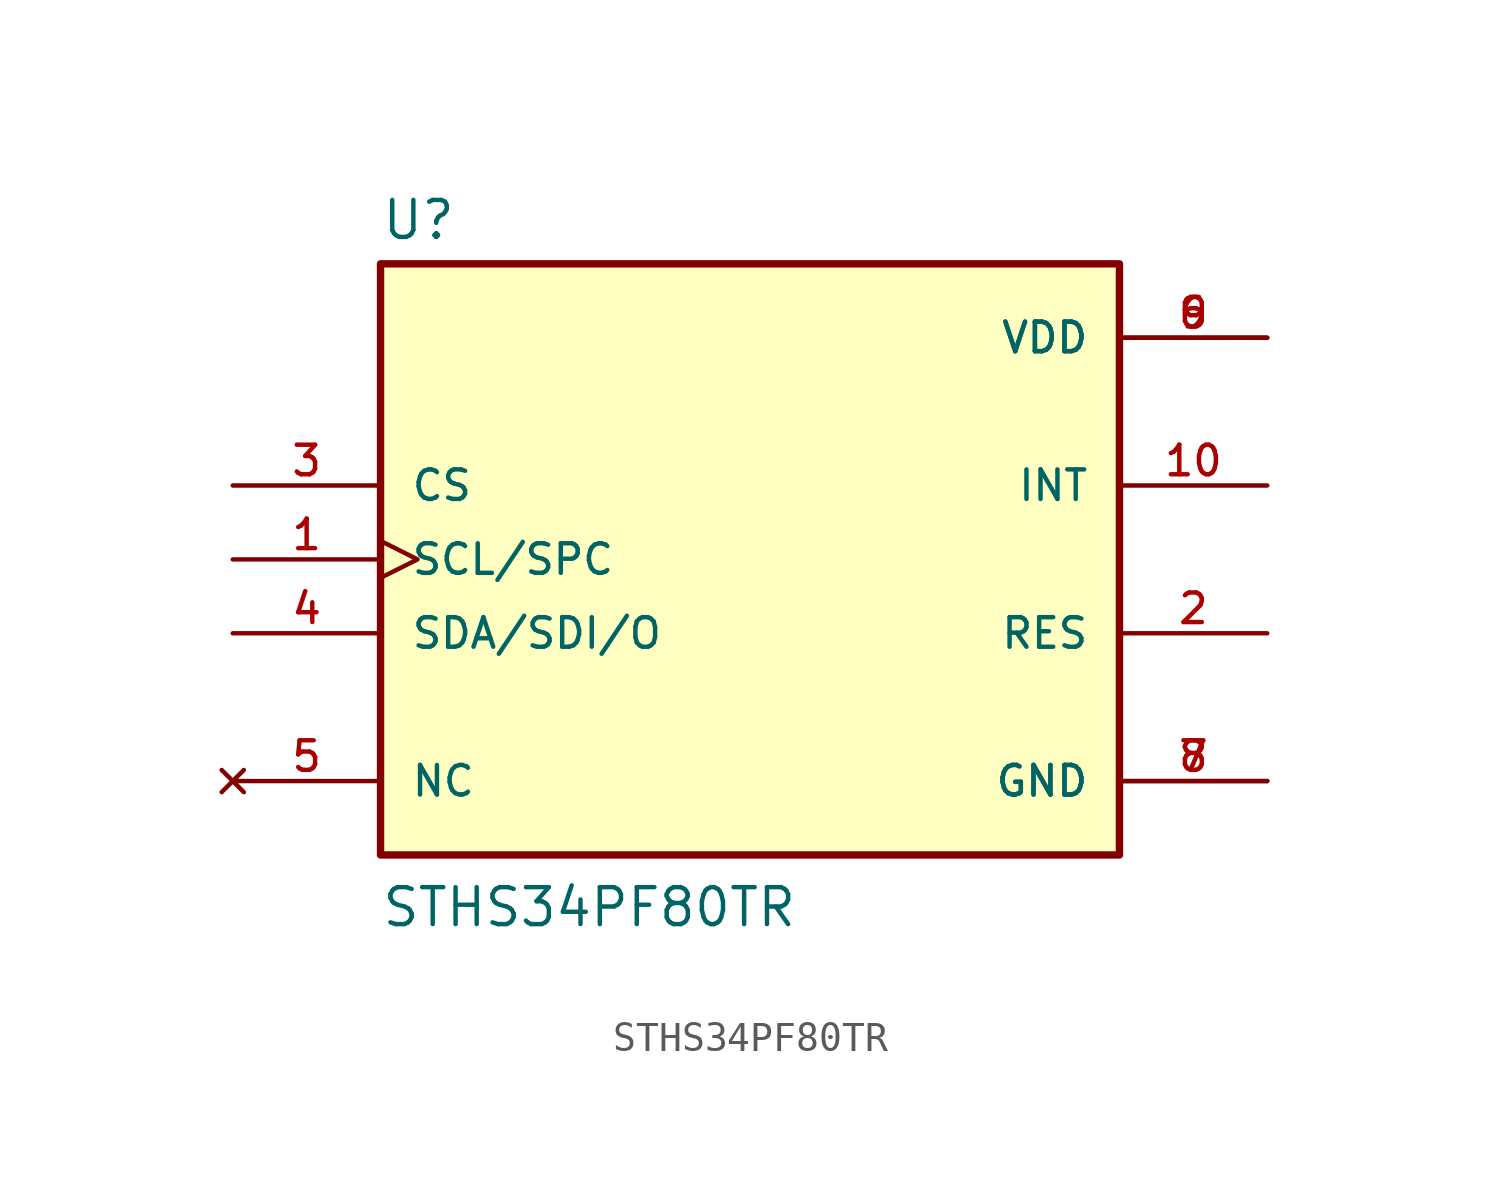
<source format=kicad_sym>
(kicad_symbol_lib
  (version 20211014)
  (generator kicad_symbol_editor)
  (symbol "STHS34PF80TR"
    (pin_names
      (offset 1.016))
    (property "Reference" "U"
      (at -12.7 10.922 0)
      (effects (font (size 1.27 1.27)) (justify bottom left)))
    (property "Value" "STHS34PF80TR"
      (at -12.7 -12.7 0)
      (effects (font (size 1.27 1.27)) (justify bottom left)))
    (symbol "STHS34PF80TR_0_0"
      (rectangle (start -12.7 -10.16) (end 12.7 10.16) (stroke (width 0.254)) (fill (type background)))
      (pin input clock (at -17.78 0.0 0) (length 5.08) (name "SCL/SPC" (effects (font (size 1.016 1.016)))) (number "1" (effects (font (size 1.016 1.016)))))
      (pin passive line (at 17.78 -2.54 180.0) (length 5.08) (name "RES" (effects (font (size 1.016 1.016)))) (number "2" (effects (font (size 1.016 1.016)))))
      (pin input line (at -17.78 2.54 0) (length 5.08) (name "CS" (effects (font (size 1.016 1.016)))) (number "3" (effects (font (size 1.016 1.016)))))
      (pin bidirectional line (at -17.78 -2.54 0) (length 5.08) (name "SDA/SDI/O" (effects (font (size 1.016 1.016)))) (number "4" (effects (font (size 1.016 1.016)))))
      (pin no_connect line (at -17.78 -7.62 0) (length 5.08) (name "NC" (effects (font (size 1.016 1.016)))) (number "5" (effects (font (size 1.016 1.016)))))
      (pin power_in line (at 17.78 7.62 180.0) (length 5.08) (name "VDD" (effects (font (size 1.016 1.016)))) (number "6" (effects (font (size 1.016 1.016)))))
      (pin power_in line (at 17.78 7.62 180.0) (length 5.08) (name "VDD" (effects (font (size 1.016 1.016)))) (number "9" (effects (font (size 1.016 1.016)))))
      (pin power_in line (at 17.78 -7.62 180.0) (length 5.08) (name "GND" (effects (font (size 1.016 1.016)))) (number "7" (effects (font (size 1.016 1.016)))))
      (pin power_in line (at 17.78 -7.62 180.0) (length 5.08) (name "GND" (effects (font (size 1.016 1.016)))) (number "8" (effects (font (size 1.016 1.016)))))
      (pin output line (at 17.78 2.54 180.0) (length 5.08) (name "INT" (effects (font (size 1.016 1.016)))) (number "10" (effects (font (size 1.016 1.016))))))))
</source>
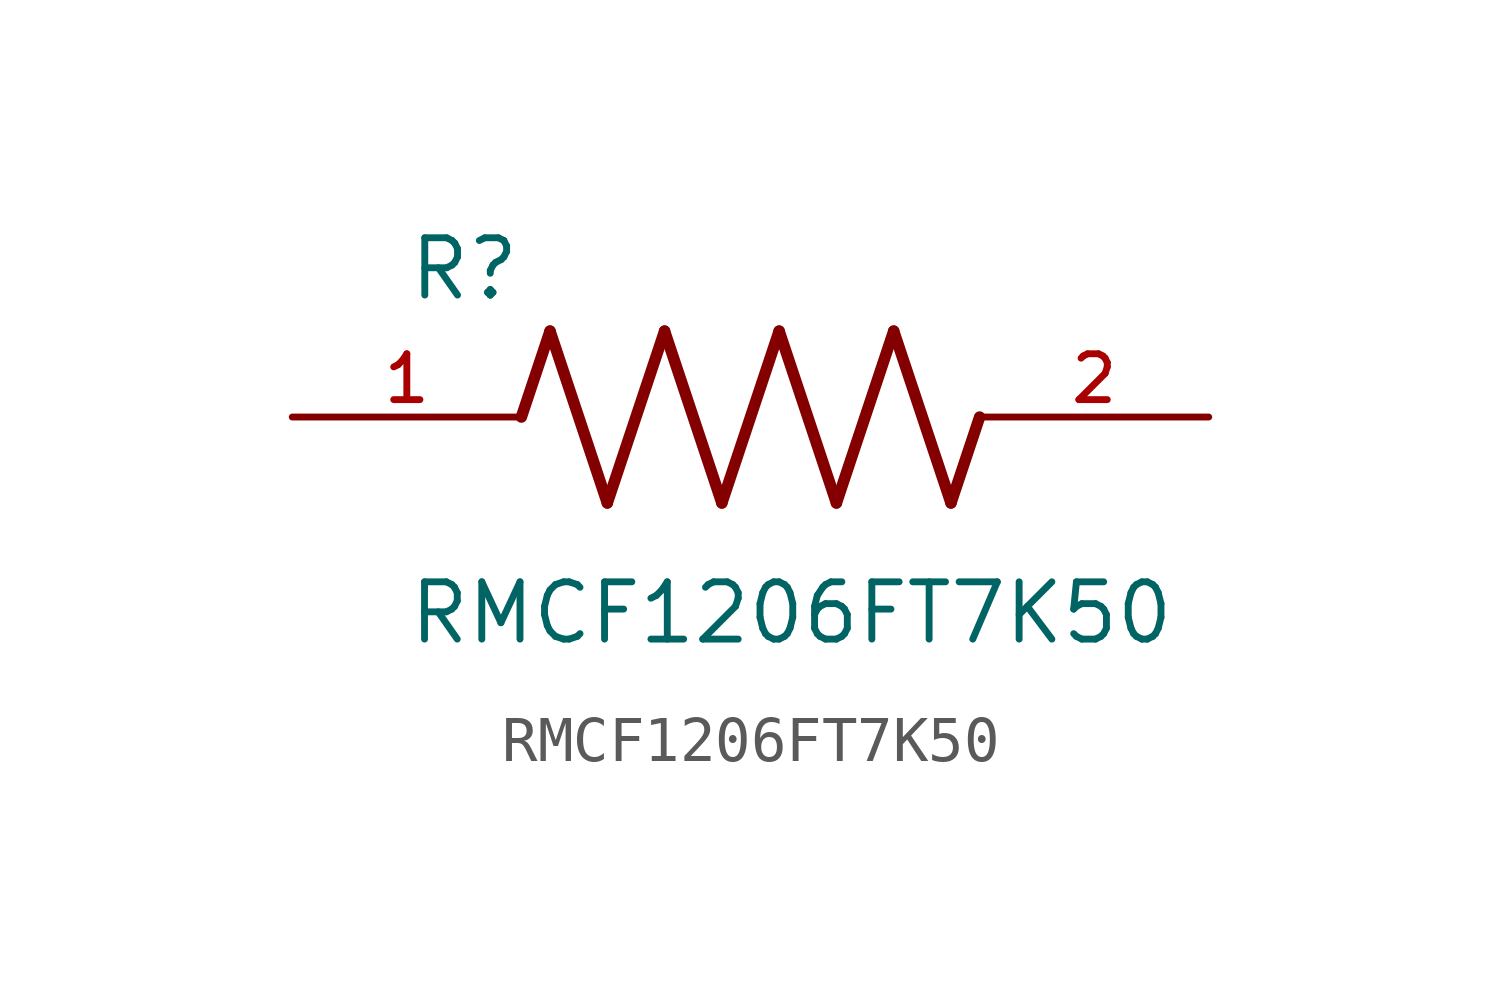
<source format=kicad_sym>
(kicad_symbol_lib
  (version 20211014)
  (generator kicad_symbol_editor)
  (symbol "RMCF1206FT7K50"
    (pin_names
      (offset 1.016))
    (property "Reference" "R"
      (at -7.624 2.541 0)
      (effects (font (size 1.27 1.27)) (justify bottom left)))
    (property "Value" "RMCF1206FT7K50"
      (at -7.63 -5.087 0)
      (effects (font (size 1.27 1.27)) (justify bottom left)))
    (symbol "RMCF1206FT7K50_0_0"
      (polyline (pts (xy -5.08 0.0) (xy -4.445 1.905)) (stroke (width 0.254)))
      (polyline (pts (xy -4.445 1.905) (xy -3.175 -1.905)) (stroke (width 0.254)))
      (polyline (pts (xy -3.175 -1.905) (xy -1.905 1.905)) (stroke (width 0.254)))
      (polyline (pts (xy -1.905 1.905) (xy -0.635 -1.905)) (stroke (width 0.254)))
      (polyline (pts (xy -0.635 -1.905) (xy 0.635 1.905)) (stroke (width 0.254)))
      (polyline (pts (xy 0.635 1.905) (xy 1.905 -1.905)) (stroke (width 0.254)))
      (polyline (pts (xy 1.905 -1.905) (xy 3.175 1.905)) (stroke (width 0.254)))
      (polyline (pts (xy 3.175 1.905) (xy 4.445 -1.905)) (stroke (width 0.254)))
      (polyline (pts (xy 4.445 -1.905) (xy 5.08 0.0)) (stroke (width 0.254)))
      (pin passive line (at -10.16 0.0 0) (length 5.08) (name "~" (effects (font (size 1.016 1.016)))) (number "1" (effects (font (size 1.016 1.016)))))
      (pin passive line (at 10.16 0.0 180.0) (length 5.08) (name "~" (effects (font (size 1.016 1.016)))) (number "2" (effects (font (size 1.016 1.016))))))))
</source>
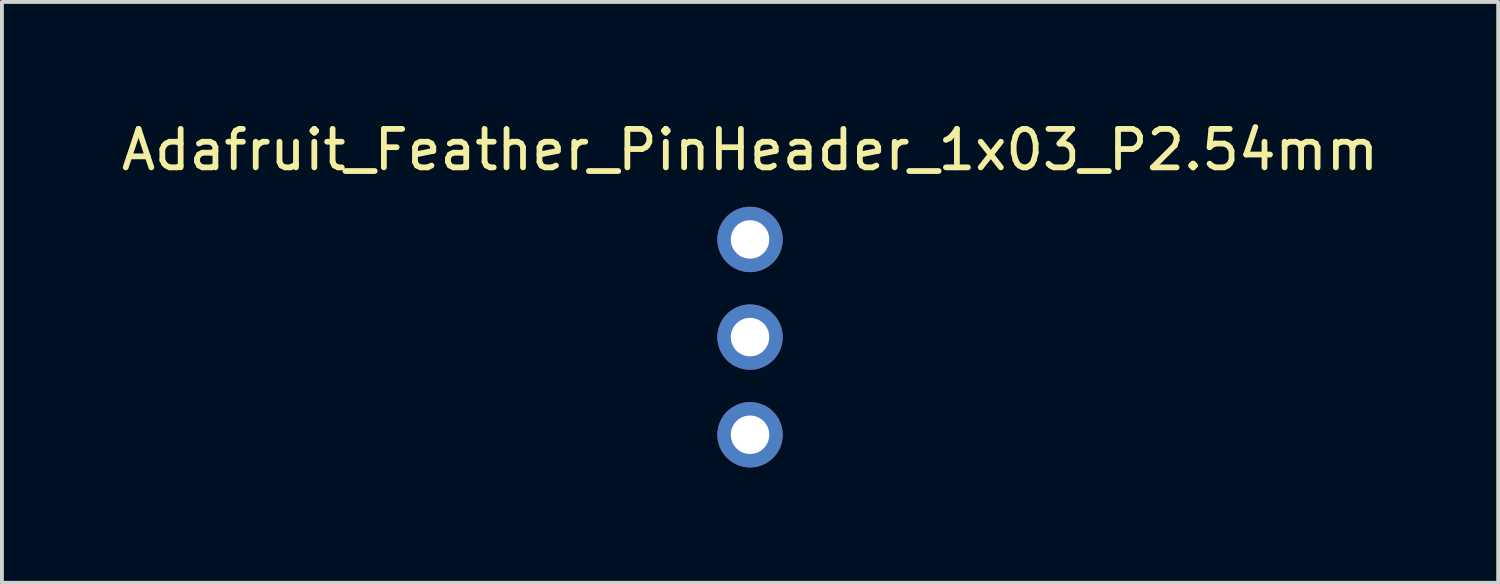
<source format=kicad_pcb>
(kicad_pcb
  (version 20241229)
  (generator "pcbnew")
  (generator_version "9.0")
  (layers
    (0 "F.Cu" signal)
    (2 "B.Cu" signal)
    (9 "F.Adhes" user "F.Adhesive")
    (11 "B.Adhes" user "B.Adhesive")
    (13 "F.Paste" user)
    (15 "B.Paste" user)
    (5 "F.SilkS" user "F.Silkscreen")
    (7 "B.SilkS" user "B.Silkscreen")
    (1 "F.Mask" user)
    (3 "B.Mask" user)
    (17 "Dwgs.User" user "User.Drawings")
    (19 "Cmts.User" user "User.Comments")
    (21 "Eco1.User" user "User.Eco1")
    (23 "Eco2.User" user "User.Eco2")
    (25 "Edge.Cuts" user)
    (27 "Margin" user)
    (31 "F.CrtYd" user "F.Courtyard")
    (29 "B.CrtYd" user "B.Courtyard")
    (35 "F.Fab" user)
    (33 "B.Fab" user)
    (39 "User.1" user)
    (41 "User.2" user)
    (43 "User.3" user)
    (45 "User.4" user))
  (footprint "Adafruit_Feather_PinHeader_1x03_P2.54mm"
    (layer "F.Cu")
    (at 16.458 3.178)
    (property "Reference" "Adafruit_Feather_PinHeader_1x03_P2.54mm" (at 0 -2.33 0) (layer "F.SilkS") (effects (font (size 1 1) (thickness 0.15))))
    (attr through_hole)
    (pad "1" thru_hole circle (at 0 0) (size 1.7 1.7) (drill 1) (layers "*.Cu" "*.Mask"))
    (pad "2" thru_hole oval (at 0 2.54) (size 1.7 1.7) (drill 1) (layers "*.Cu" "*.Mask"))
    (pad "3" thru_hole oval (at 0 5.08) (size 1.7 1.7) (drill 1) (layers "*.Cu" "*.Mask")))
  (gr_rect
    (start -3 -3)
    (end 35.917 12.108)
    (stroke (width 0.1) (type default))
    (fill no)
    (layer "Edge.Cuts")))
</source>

## Your goal
Could you filter the entries above for lines holding the string "Adhesive" and copy them?

## Reply
    (9 "F.Adhes" user "F.Adhesive")
    (11 "B.Adhes" user "B.Adhesive")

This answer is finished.